In the copy, include every entry exactly but none of the images.

» RECORDS FOR PROCESSING
=======

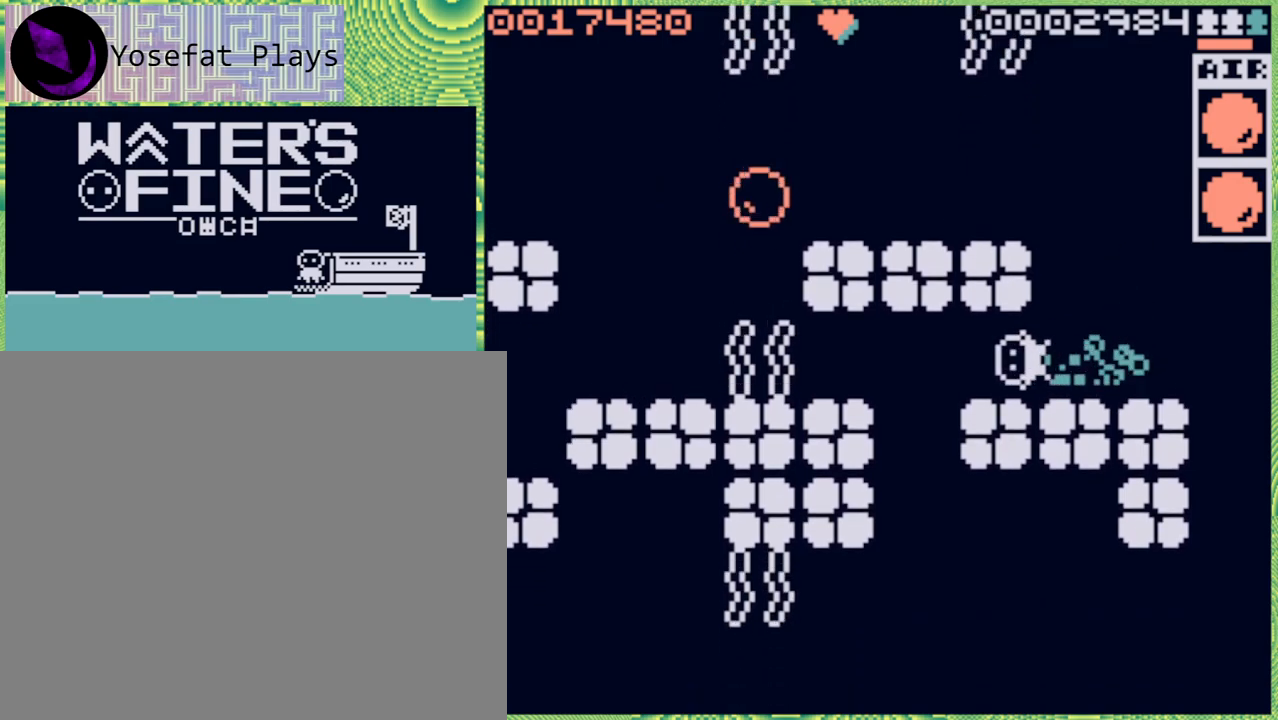
{"buttons": [], "left_stick": "left", "right_stick": "center", "events": [[333, "left_stick", "center"], [400, "left_stick", "left"]]}
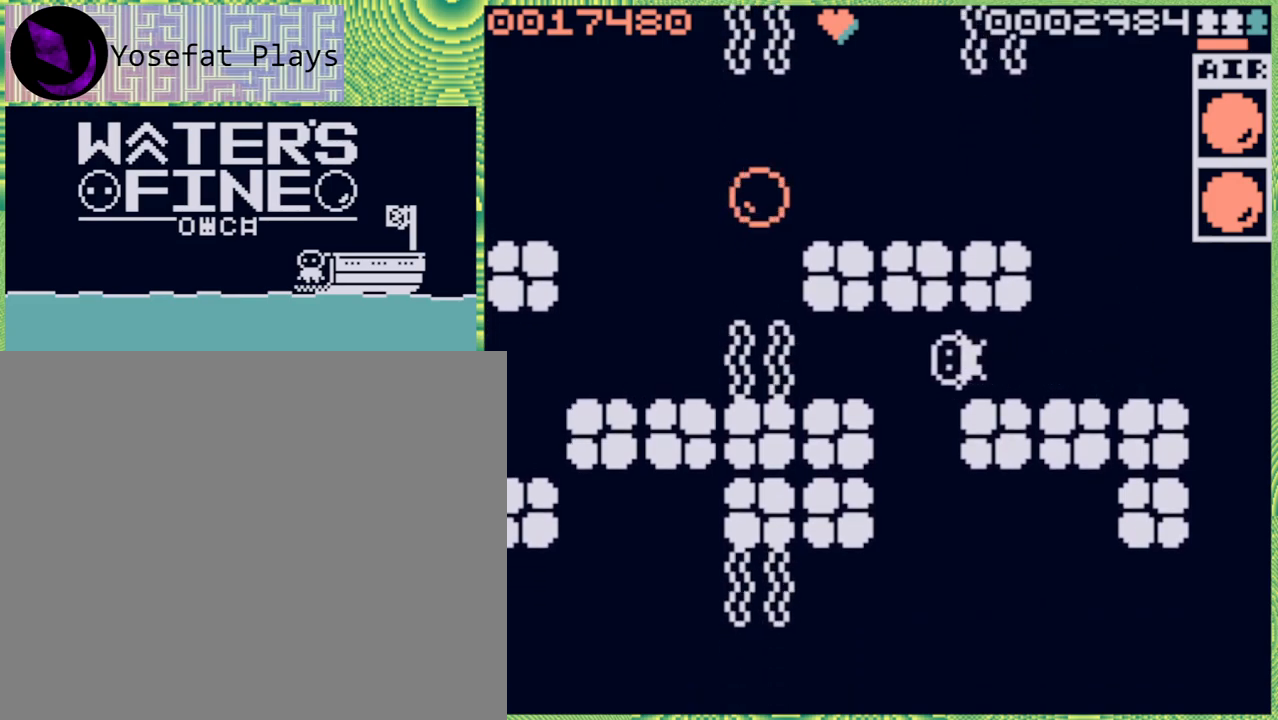
{"buttons": ["B"], "left_stick": "down", "right_stick": "center", "events": [[117, "left_stick", "down"], [450, "B", "down"]]}
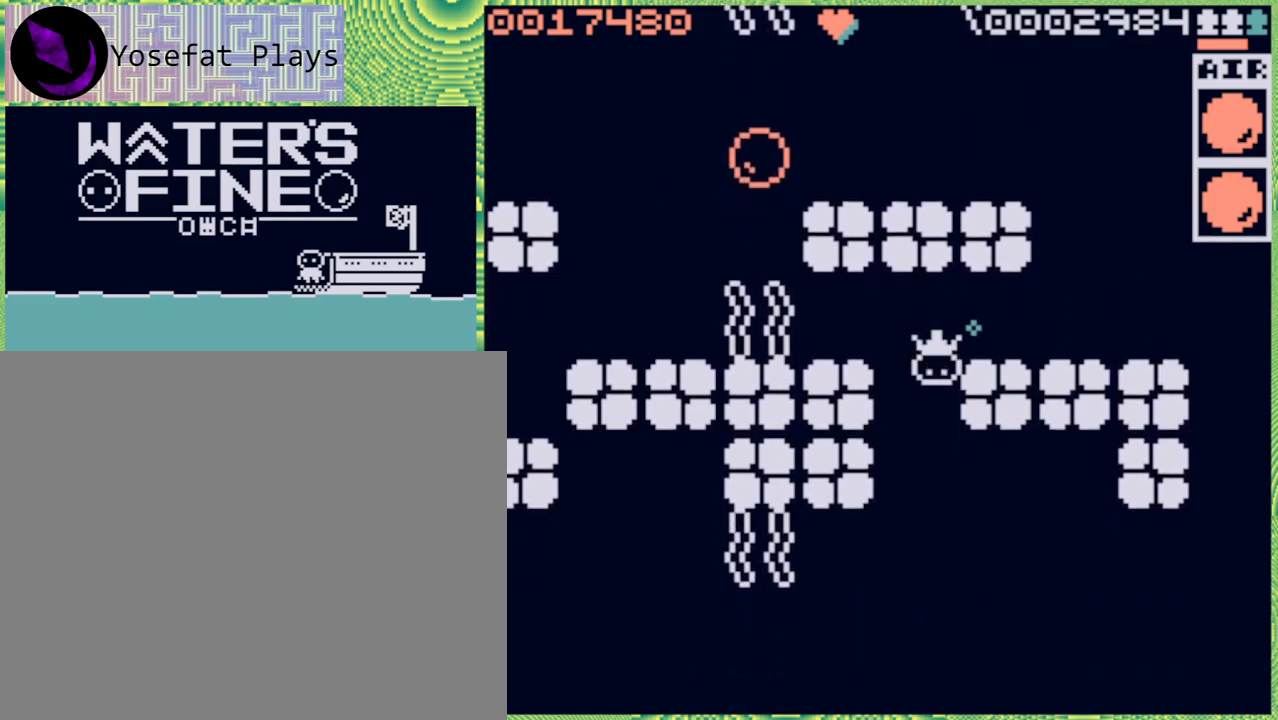
{"buttons": [], "left_stick": "down", "right_stick": "center", "events": [[83, "B", "up"], [333, "B", "down"], [467, "B", "up"]]}
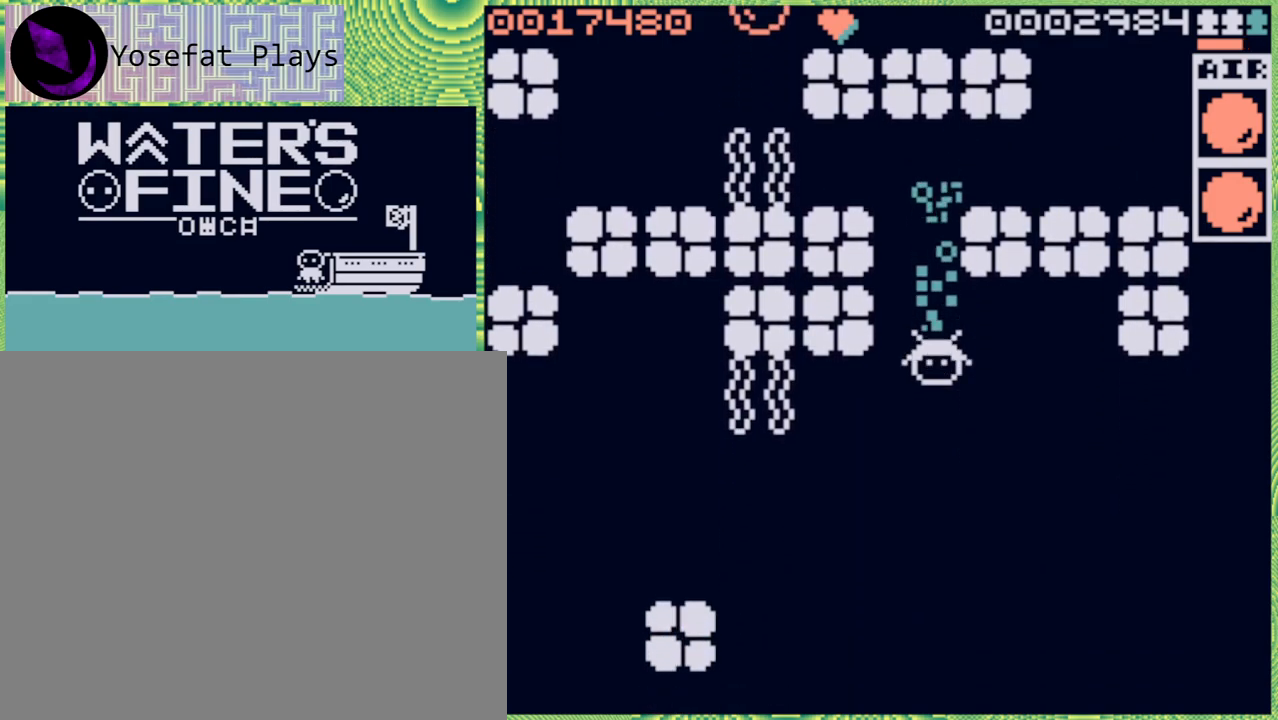
{"buttons": ["B"], "left_stick": "down", "right_stick": "center", "events": [[233, "left_stick", "center"], [367, "left_stick", "down"], [467, "B", "down"]]}
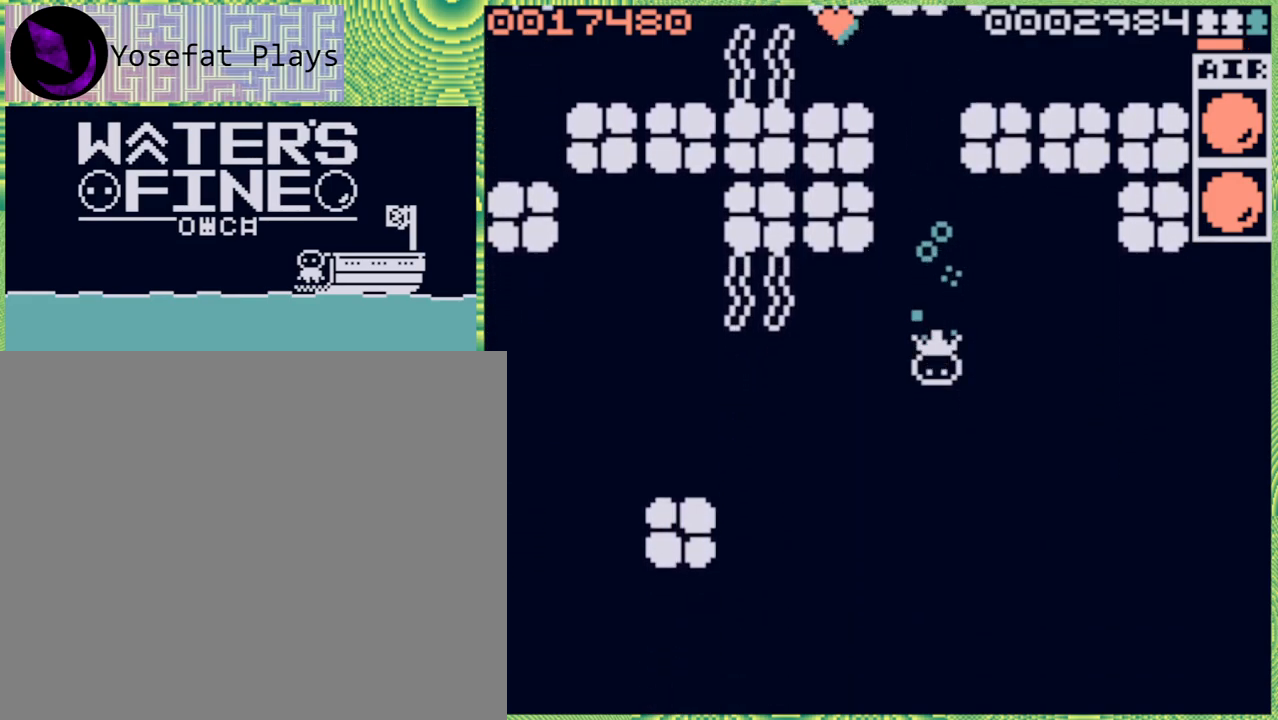
{"buttons": ["B"], "left_stick": "down", "right_stick": "center", "events": [[83, "B", "up"], [267, "B", "down"], [383, "B", "up"], [500, "B", "down"]]}
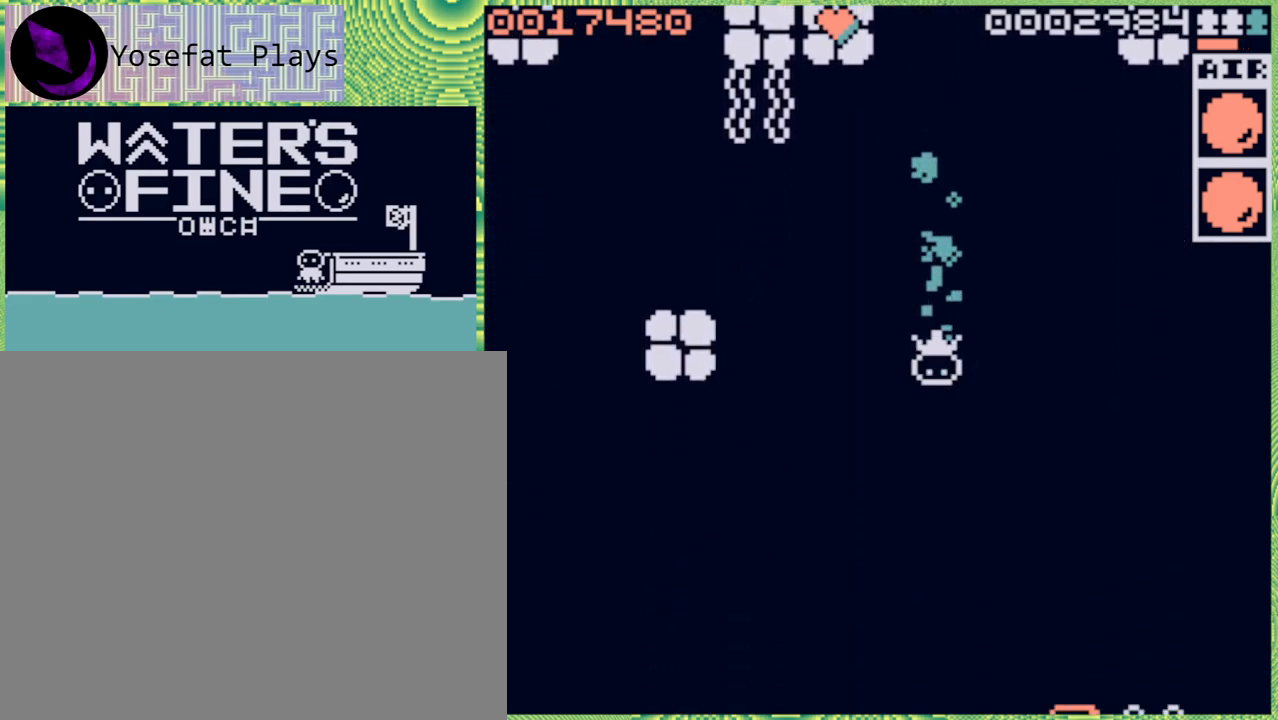
{"buttons": [], "left_stick": "down", "right_stick": "center", "events": [[83, "B", "up"], [250, "B", "down"], [383, "B", "up"]]}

=======

» ANSWER SPACE
{"buttons": [], "left_stick": "left", "right_stick": "center", "events": [[333, "left_stick", "center"], [400, "left_stick", "left"]]}
{"buttons": ["B"], "left_stick": "down", "right_stick": "center", "events": [[117, "left_stick", "down"], [450, "B", "down"]]}
{"buttons": [], "left_stick": "down", "right_stick": "center", "events": [[83, "B", "up"], [333, "B", "down"], [467, "B", "up"]]}
{"buttons": ["B"], "left_stick": "down", "right_stick": "center", "events": [[233, "left_stick", "center"], [367, "left_stick", "down"], [467, "B", "down"]]}
{"buttons": ["B"], "left_stick": "down", "right_stick": "center", "events": [[83, "B", "up"], [267, "B", "down"], [383, "B", "up"], [500, "B", "down"]]}
{"buttons": [], "left_stick": "down", "right_stick": "center", "events": [[83, "B", "up"], [250, "B", "down"], [383, "B", "up"]]}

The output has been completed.